Terrestrial Invertebrates

 

     Late Carboniferous giant dragonfly-like insect Meganeura grew to wingspans of 75 cm. Gigantic Pulmonoscorpius from the early Carboniferous reached a length of up to one meter.
     Fossil remains of air-breathing
insects, myriapods and arachnids are known from the late Carboniferous, but so far not from the early Carboniferous. Their diversity when they do appear, however, shows that these arthropods were both well developed and numerous. Their large size can be attributed to the moistness of the environment (mostly swampy fern forests) and the fact that the oxygen concentration in the Earth's atmosphere in the Carboniferous was much higher than today. (The oxygen concentration in the Earth's atmosphere during the Carboniferous was 35% whereas the oxygen concentration in earth's current atmosphere is 21%.) This required less effort for respiration and allowed arthropods to grow larger with the up to 2.6 metres long centipede Arthropleura being the largest known land invertebrate of all time.

Tetrapods

 

     Carboniferous amphibians were diverse and common by the middle of the period, more so than they are today; some were as long as 6 meters, and those fully terrestrial as adults had scaly skin.
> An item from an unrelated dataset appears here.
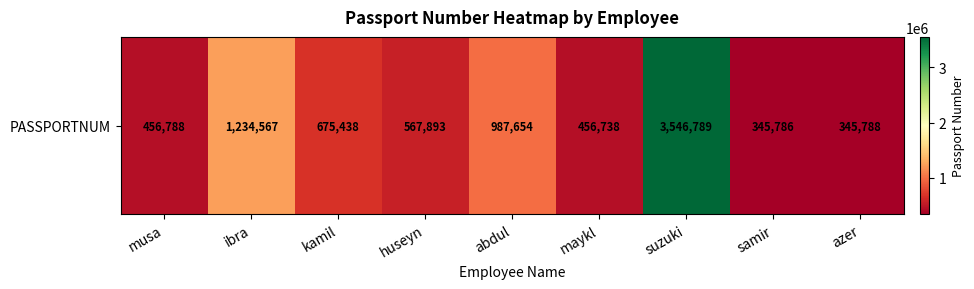

True or false: the data shows 221920 at samir.

False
They included a number of basal tetrapod groups classified in early books under the Labyrinthodontia. These had long bodies, a head covered with bony plates and generally weak or undeveloped limbs. The largest were over 2 meters long. They were accompanied by an assemblage of smaller amphibians included under the Lepospondyli, often only about 15 cm long. Some Carboniferous amphibians were aquatic and lived in rivers, while others may have been semi-aquatic or terrestrial.
     One of the greatest evolutionary innovations of the Carboniferous was the
amniote egg, which allowed for the further exploitation of the land by certain tetrapods. These included the earliest sauropsid reptiles (Hylonomus), and the earliest known synapsid (Archaeothyris). These small lizard-like animals quickly gave rise to many descendants. The amniote egg allowed these ancestors of all later birds, mammals, and reptiles to reproduce on land by preventing the desiccation, or drying-out, of the embryo inside. By the end of the Carboniferous period, the amniotes had already diversified into a number of groups.